“It sounds like you need to define what success looks like.”
This was such a simple statement. And yet, it had a profound impact on me.
I was in my early days at Affinity Circles, leading our product team, and struggling with too many competing priorities. I was wasting time and energy arguing with the other members of our executive team, struggling to get alignment.
I had turned to Julie, our CFO, for advice. As soon as she said this, I knew she was right. It was so simple. I was a little embarrassed I hadn’t thought of it myself. She was absolutely right.
This lesson has stuck with me and I’m a better product person for it. It’s hard to get alignment, it’s hard to get everyone moving in the same direction when you haven’t defined what success looks like.
Your Goal is Your Ultimate Measure of Success
It should go without saying that your goal should be your primary measure of success. But I’ve worked with enough teams to know it needs to be said.
If you do a good job setting your goal, everything else becomes easy (well, easier).
If you’ve followed my process up until this point (setting your goal, generating ideas, evaluating those ideas in the context of your goal, experimenting to understand expected impact, prioritizing based on test results, and iteratively building your MVP), measuring success is a no brainer.
It comes down to whether or not you hit your goal. It really is that simple.
But so many teams struggle with getting to this point. They measure anything and everything. Their dashboard includes a hundred different metrics. They get lost in the sea of numbers, distracted by the meaningless ups and downs of a week, month, or year.
Stop measuring anything and everything. Stay focused on your goal. – Tweet This
Do Watch the Impact on Your Success and Growth Funnels
You do want to be careful that you keep everything in balance as you chase after your goal. You should know enough about your funnels (both your success funnels and your growth funnels) to know that blowing out your goal won’t disrupt anything else.
But, as we all know, anything goes in this industry.
So keep a watchful eye on your funnels. Never lose sight of the big picture. Yes, your goal matters. But only if it doesn’t disrupt everything else you’ve worked towards.
Track the impact on your success and growth funnels every day.
Focus on People Not Actions
Your success and growth funnels should measure people not actions.
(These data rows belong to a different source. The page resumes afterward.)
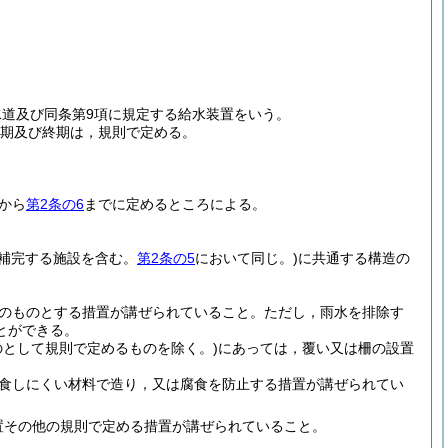
水道及び同条第9項に規定する給水装置をいう。
始期及び終期は，規則で定める。
から
第2条の6
までに定めるところによる。
を補完する施設を含む。
第2条の5
において同じ。)
に共通する構造の
のものとする措置が講ぜられていること。
ただし，雨水を排除す
とができる。
として規則で定めるものを除く。)
にあっては，覆い又は柵の設置
食しにくい材料で造り，又は腐食を防止する措置が講ぜられてい
置その他の規則で定める措置が講ぜられていること。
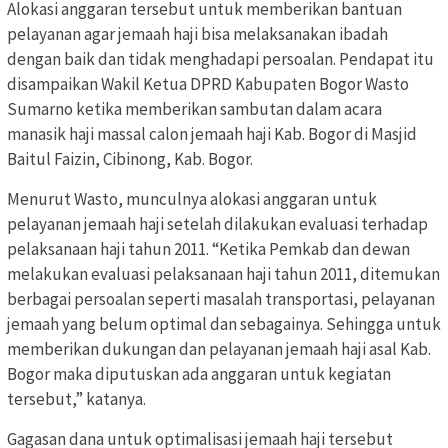
Alokasi anggaran tersebut untuk memberikan bantuan
pelayanan agar jemaah haji bisa melaksanakan ibadah
dengan baik dan tidak menghadapi persoalan. Pendapat itu
disampaikan Wakil Ketua DPRD Kabupaten Bogor Wasto
Sumarno ketika memberikan sambutan dalam acara
manasik haji massal calon jemaah haji Kab. Bogor di Masjid
Baitul Faizin, Cibinong, Kab. Bogor.
Menurut Wasto, munculnya alokasi anggaran untuk
pelayanan jemaah haji setelah dilakukan evaluasi terhadap
pelaksanaan haji tahun 2011. “Ketika Pemkab dan dewan
melakukan evaluasi pelaksanaan haji tahun 2011, ditemukan
berbagai persoalan seperti masalah transportasi, pelayanan
jemaah yang belum optimal dan sebagainya. Sehingga untuk
memberikan dukungan dan pelayanan jemaah haji asal Kab.
Bogor maka diputuskan ada anggaran untuk kegiatan
tersebut,” katanya.
Gagasan dana untuk optimalisasi jemaah haji tersebut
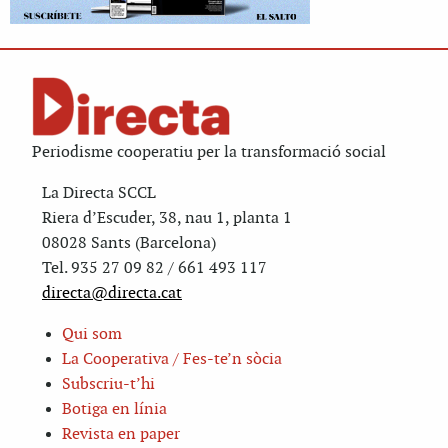
Periodisme cooperatiu per la transformació social
La Directa SCCL
Riera d’Escuder, 38, nau 1, planta 1
08028 Sants (Barcelona)
Tel. 935 27 09 82 / 661 493 117
directa@directa.cat
Qui som
La Cooperativa / Fes-te’n sòcia
Subscriu-t’hi
Botiga en línia
Revista en paper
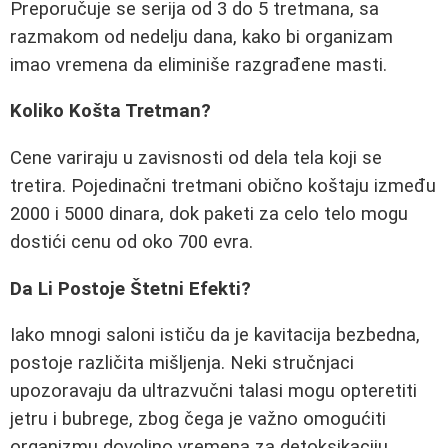
Preporučuje se serija od 3 do 5 tretmana, sa
razmakom od nedelju dana, kako bi organizam
imao vremena da eliminiše razgrađene masti.
Koliko Košta Tretman?
Cene variraju u zavisnosti od dela tela koji se
tretira. Pojedinačni tretmani obično koštaju između
2000 i 5000 dinara, dok paketi za celo telo mogu
dostići cenu od oko 700 evra.
Da Li Postoje Štetni Efekti?
Iako mnogi saloni ističu da je kavitacija bezbedna,
postoje različita mišljenja. Neki stručnjaci
upozoravaju da ultrazvučni talasi mogu opteretiti
jetru i bubrege, zbog čega je važno omogućiti
organizmu dovoljno vremena za detoksikaciju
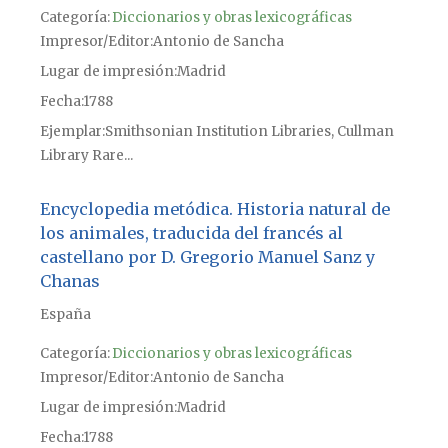
Categoría:
Diccionarios y obras lexicográficas
Impresor/Editor
Antonio de Sancha
Lugar de impresión
Madrid
Fecha
1788
Ejemplar
Smithsonian Institution Libraries, Cullman
Library Rare...
Encyclopedia metódica. Historia natural de
los animales, traducida del francés al
castellano por D. Gregorio Manuel Sanz y
Chanas
España
Categoría:
Diccionarios y obras lexicográficas
Impresor/Editor
Antonio de Sancha
Lugar de impresión
Madrid
Fecha
1788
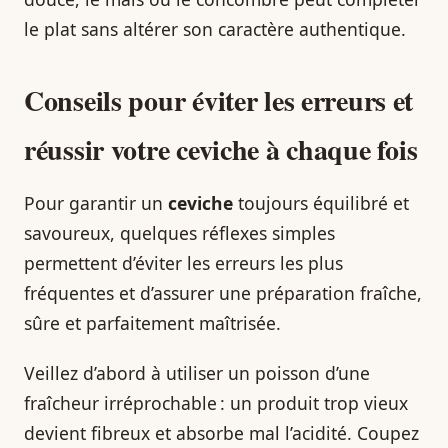
le plat sans altérer son caractère authentique.
Conseils pour éviter les erreurs et
réussir votre
ceviche
à chaque fois
Pour garantir un
ceviche
toujours équilibré et
savoureux, quelques réflexes simples
permettent d’éviter les erreurs les plus
fréquentes et d’assurer une préparation fraîche,
sûre et parfaitement maîtrisée.
Veillez d’abord à utiliser un poisson d’une
fraîcheur irréprochable : un produit trop vieux
devient fibreux et absorbe mal l’acidité. Coupez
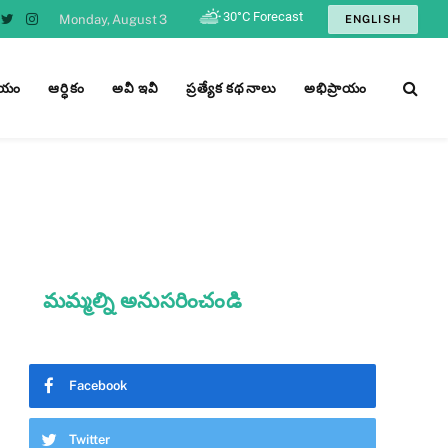
Monday, August 3
ENGLISH
cebook
Twitter
Instagram
ీయం
ఆర్ధికం
అవీ ఇవీ
ప్రత్యేక కథనాలు
అభిప్రాయం
మమ్మల్ని అనుసరించండి
Facebook
Twitter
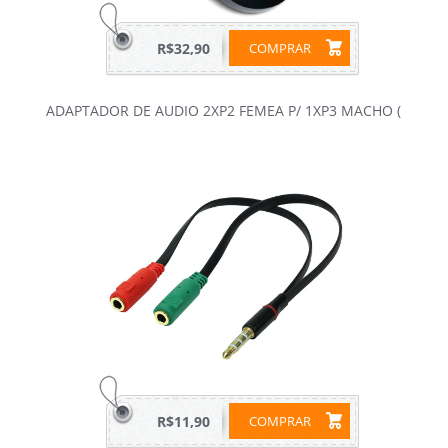
R$32,90
COMPRAR
ADAPTADOR DE AUDIO 2XP2 FEMEA P/ 1XP3 MACHO (
R$11,90
COMPRAR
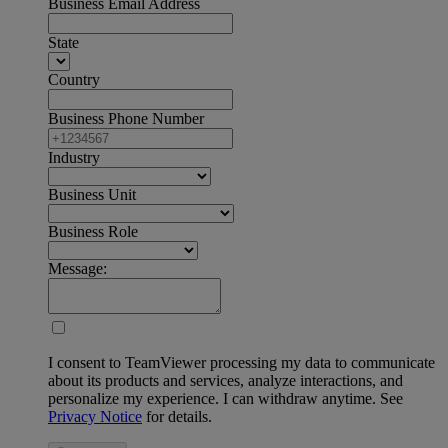
Business Email Address
State
Country
Business Phone Number
Industry
Business Unit
Business Role
Message:
I consent to TeamViewer processing my data to communicate
about its products and services, analyze interactions, and
personalize my experience. I can withdraw anytime. See
Privacy Notice
for details.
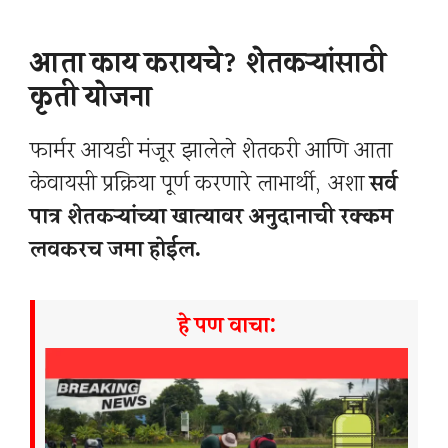
आता काय करायचे? शेतकऱ्यांसाठी
कृती योजना
फार्मर आयडी मंजूर झालेले शेतकरी आणि आता
केवायसी प्रक्रिया पूर्ण करणारे लाभार्थी, अशा
सर्व
पात्र शेतकऱ्यांच्या खात्यावर अनुदानाची रक्कम
लवकरच जमा होईल.
हे पण वाचा:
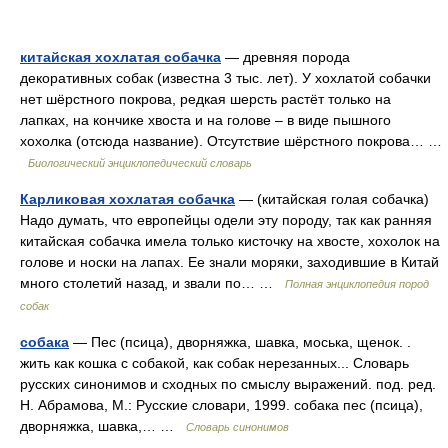
китайская хохлатая собачка
— древняя порода
декоративных собак (известна 3 тыс. лет). У хохлатой собачки
нет шёрстного покрова, редкая шерсть растёт только на
лапках, на кончике хвоста и на голове – в виде пышного
хохолка (отсюда название). Отсутствие шёрстного покрова… …
Биологический энциклопедический словарь
Карликовая хохлатая собачка
— (китайская голая собачка)
Надо думать, что европейцы одели эту породу, так как ранняя
китайская собачка имела только кисточку на хвосте, хохолок на
голове и носки на лапах. Ее знали моряки, заходившие в Китай
много столетий назад, и звали по… …
Полная энциклопедия пород
собак
собака
— Пес (псица), дворняжка, шавка, моська, щенок. .
жить как кошка с собакой, как собак нерезанных... Словарь
русских синонимов и сходных по смыслу выражений. под. ред.
Н. Абрамова, М.: Русские словари, 1999. собака пес (псица),
дворняжка, шавка,… …
Словарь синонимов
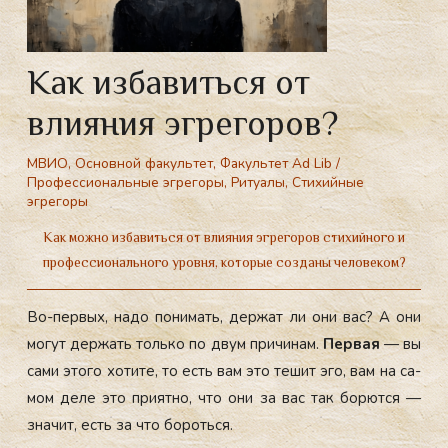
Как избавиться от
влияния эгрегоров?
МВИО
,
Основной факультет
,
Факультет Ad Lib
/
Профессиональные эгрегоры
,
Ритуалы
,
Стихийные
эгрегоры
Как можно избавиться от влияния эгрегоров стихийного и
профессионального уровня, которые созданы человеком?
Во-пер­вых, на­до по­нимать, дер­жат ли они вас? А они
мо­гут дер­жать толь­ко по двум при­чинам.
Пер­вая
— вы
са­ми это­го хо­тите, то есть вам это те­шит
эго, вам на са­
мом де­ле это при­ят­но, что они за вас так бо­рют­ся —
зна­чит, есть за что бо­роть­ся.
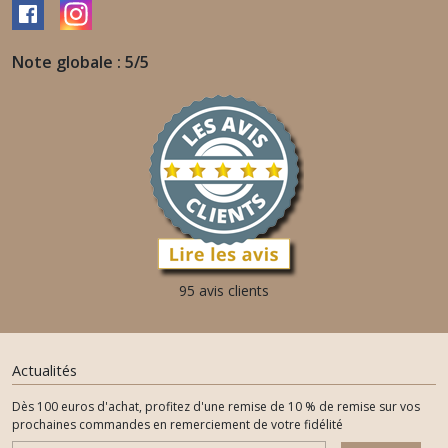
Note globale : 5/5
95 avis clients
Actualités
Dès 100 euros d'achat, profitez d'une remise de 10 % de remise sur vos
prochaines commandes en remerciement de votre fidélité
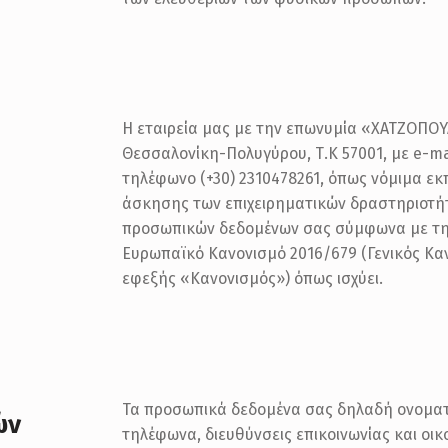
Η εταιρεία μας με την επωνυμία «ΧΑΤΖΟΠΟΥ
Θεσσαλονίκη-Πολυγύρου, Τ.Κ 57001, με e-mai
τηλέφωνο (+30) 2310478261, όπως νόμιμα εκ
άσκησης των επιχειρηματικών δραστηριοτήτ
προσωπικών δεδομένων σας σύμφωνα με την
Ευρωπαϊκό Κανονισμό 2016/679 (Γενικός Κα
εφεξής «Κανονισμός») όπως ισχύει.
Τα προσωπικά δεδομένα σας δηλαδή ονοματε
ών
τηλέφωνα, διευθύνσεις επικοινωνίας και οι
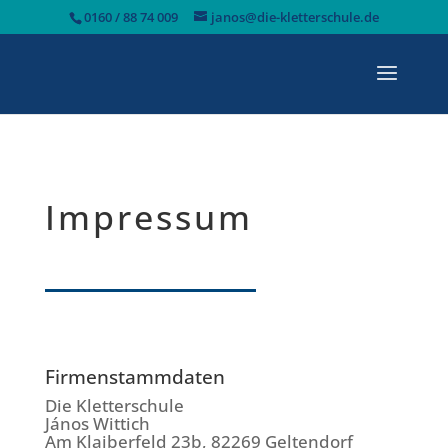
0160 / 88 74 009
janos@die-kletterschule.de
Impressum
Firmenstammdaten
Die Kletterschule
János Wittich
Am Klaiberfeld 23b, 82269 Geltendorf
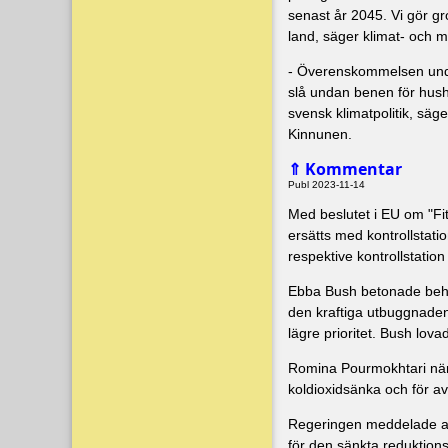
senast år 2045. Vi gör gr
land, säger klimat- och 
- Överenskommelsen unders
slå undan benen för hushå
svensk klimatpolitik, säg
Kinnunen.
Kommentar
⇑
Publ 2023-11-14
Med beslutet i EU om "Fi
ersätts med kontrollstat
respektive kontrollstatio
Ebba Bush betonade behov
den kraftiga utbuggnaden
lägre prioritet. Bush lova
Romina Pourmokhtari näm
koldioxidsänka och för a
Regeringen meddelade att
för den sänkta reduktions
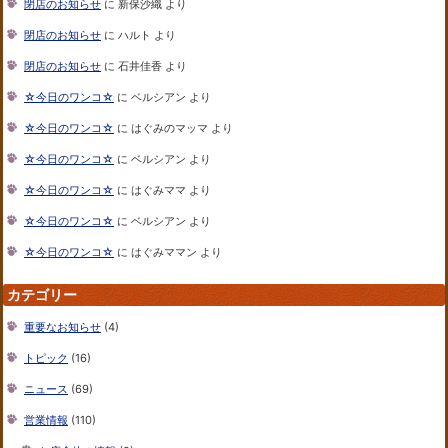
閉店のお知らせ
に
新保沙織
より
閉店のお知らせ
に
ハルト
より
閉店のお知らせ
に
石井佳香
より
☆今日のワンコ☆
に
ベルシアン
より
☆今日のワンコ☆
に
はぐみのマッマ
より
☆今日のワンコ☆
に
ベルシアン
より
☆今日のワンコ☆
に
はぐみママ
より
☆今日のワンコ☆
に
ベルシアン
より
☆今日のワンコ☆
に
はぐみママン
より
カテゴリー
重要なお知らせ
(4)
トピック
(16)
ニュース
(69)
営業情報
(110)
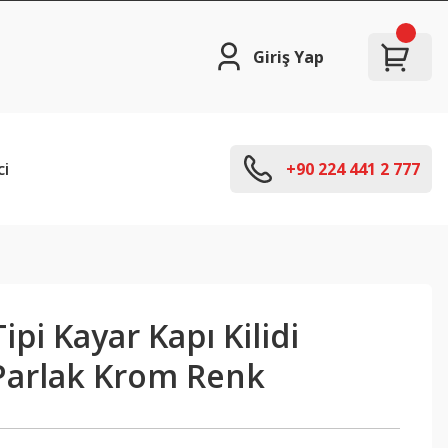
Giriş Yap
ci
+90 224 441 2 777
ipi Kayar Kapı Kilidi
Parlak Krom Renk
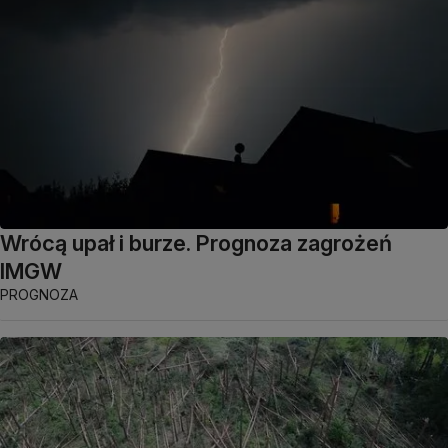
Wrócą upał i burze. Prognoza zagrożeń
IMGW
PROGNOZA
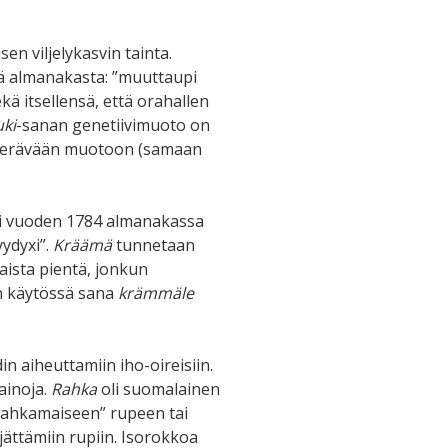
sen viljelykasvin tainta.
ä almanakasta: ”muuttaupi
ä itsellensä, että orahallen
ki
-sanan genetiivimuoto on
an terävään muotoon (samaan
i vuoden 1784 almanakassa
ydyxi”.
Kräämä
tunnetaan
aista pientä, jonkun
n käytössä sana
krämmäle
n aiheuttamiin iho-oireisiin.
ainoja.
Rahka
oli suomalainen
rahkamaiseen” rupeen tai
 jättämiin rupiin. Isorokkoa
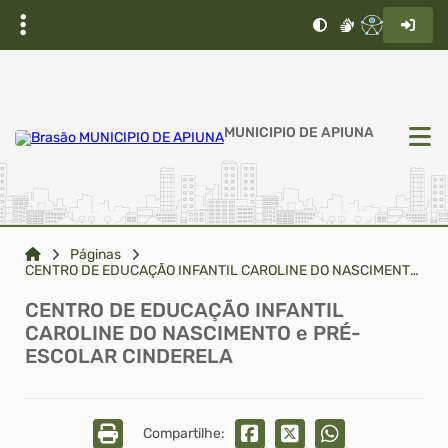
MUNICIPIO DE APIUNA
Páginas
CENTRO DE EDUCAÇÃO INFANTIL CAROLINE DO NASCIMENTO e PRÉ-ESCOLAR CINDERELA
CENTRO DE EDUCAÇÃO INFANTIL
CAROLINE DO NASCIMENTO e PRÉ-
ESCOLAR CINDERELA
Compartilhe:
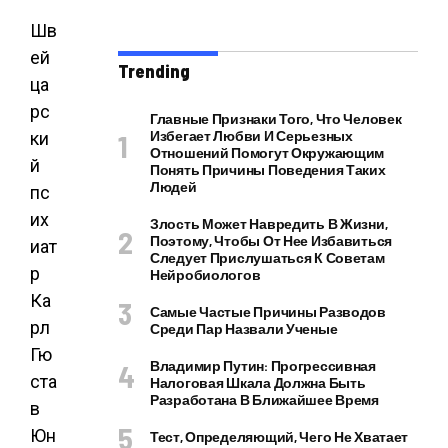
Шв
ей
Trending
ца
рс
Главные Признаки Того, Что Человек
Избегает Любви И Серьезных
ки
Отношений Помогут Окружающим
й
Понять Причины Поведения Таких
Людей
пс
их
Злость Может Навредить В Жизни,
Поэтому, Чтобы От Нее Избавиться
иат
Следует Прислушаться К Советам
р
Нейробиологов
Ка
Самые Частые Причины Разводов
рл
Среди Пар Назвали Ученые
Гю
Владимир Путин: Прогрессивная
ста
Налоговая Шкала Должна Быть
Разработана В Ближайшее Время
в
Юн
Тест, Определяющий, Чего Не Хватает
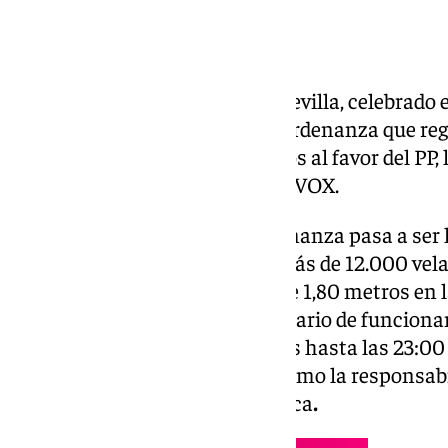
El pleno del Ayuntamiento de Sevilla, celebrado 
aprobado la nueva ordenanza ordenanza que regu
veladores de Sevilla con los votos al favor del PP
Podemos-IU y la abstención de VOX.
Con esta aprobación, esta ordenanza pasa a ser l
que amenaza con acabar con más de 12.000 velad
normativa son el pasillo libre de 1,80 metros en l
peatones, la reducción en el horario de funciona
zonas acústicamente saturadas hasta las 23:00 y
de la terraza de veladores, así como la responsa
daños ocasionados en vía pública
.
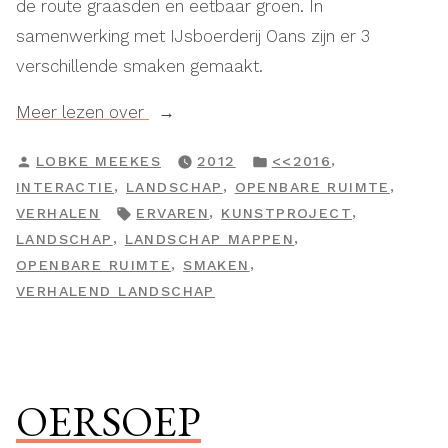
de route graasden en eetbaar groen. In
samenwerking met IJsboerderij Oans zijn er 3
verschillende smaken gemaakt.
“IJskas(s)”
Meer lezen over
GEPLAATST
GEPLAATST
,
LOBKE MEEKES
2012
<<2016
DOOR
IN
,
,
,
INTERACTIE
LANDSCHAP
OPENBARE RUIMTE
TAGS:
,
,
VERHALEN
ERVAREN
KUNSTPROJECT
,
,
LANDSCHAP
LANDSCHAP MAPPEN
,
,
OPENBARE RUIMTE
SMAKEN
VERHALEND LANDSCHAP
OERSOEP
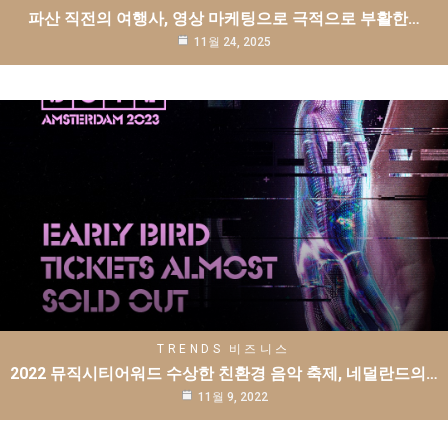
파산 직전의 여행사, 영상 마케팅으로 극적으로 부활한…
11월 24, 2025
TRENDS
비즈니스
2022 뮤직시티어워드 수상한 친환경 음악 축제, 네덜란드의…
11월 9, 2022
They aren’t landing page funnels. You are measuring the success that the people who visit your site have.
Most analytics packages (Google Analytics, KissMetrics, MixPanel, etc.) allow you to track both people and actions. Think unique visitors vs. page views in Google Analytics. Or the number of people doing events vs. the number of events in KissMetrics or MixPanel.
For the most part, measuring people will be more informative than measuring actions. You want to increase the number of people who are having success on your site.
There is an exception. You will get to a point where you will want to increase the amount of success each person is having. You want to grow the average revenue per customer or increase the number of postings per visitor. But most people focus on this far too soon, when they should be focusing on generating success for more people.
When in doubt focus on people measurements. Not actions. – Tweet This
Sign Up Cohorts Expose Cause-And-Effect Relationships
It can be hard to change the behavior of the people currently using your site. So how do you measure the impact of the product changes you are making?
It’s hard to build an effective product without identifying a strong cause-and-effect relationship between the changes that you make and the actions of the people who are using your site.
If you measure success in the context of signup cohorts (daily, weekly, monthly), you can start to see a stronger connection between what you changed on the site and how it influenced behavior.
Suppose you change the way people update their profile. If most users only update their profile on first sign up, it may take months for you to see the effects of this change propagate throughout your user population. But if you look at how this change impacted the behavior of the people who signed up this week vs. last week, you can start to understand the impact it is having right away.
Get in the habit of measuring success in the context of time-based cohorts, not your entire population.
Isolate and Understand Where Breakdowns Occur
One of the most common mistakes I see people make is they spend their time fixing the wrong steps. Something isn’t working quite like you expected so you start making changes. But do you really know what’s happening?
Take the time to understand the exact point where breakdowns are occurring. Don’t guess. Map it out. – Tweet This
This is where measuring actions, as well as people, can be helpful. Are people going back and forth between two steps? Are they stuck taking the same action over and over again? Are they missing an option altogether?
The more you can isolate and understand where a breakdown is occurring, the more likely you will be able to fix it.
This is another topic that sounds straightforward, but is hard to do in practice. It’s easy to assume that you know what’s going on. But it’s critical that, instead, you continue to assume that you are wrong and look for evidence to the contrary.
Don’t trust your gut. Look at the data. Map it out. Then fix the actual problem. – Tweet This
Numbers, Actions, Cohorts, Oh My
Unfortunately, many of us have an aversion to analytics. It’s not an easy topic.
Knowing what to measure is hard.
Knowing how to measure it is even harder.
Getting accurate data can be harder yet.
You don’t need a math degree or a statistics degree to get it right. But you do you need diligence, patience, and an analytical mindset.
If this is an area that terrifies you, like it does for many, get some help. It can make all the difference between a successful product and one that flounders indefinitely.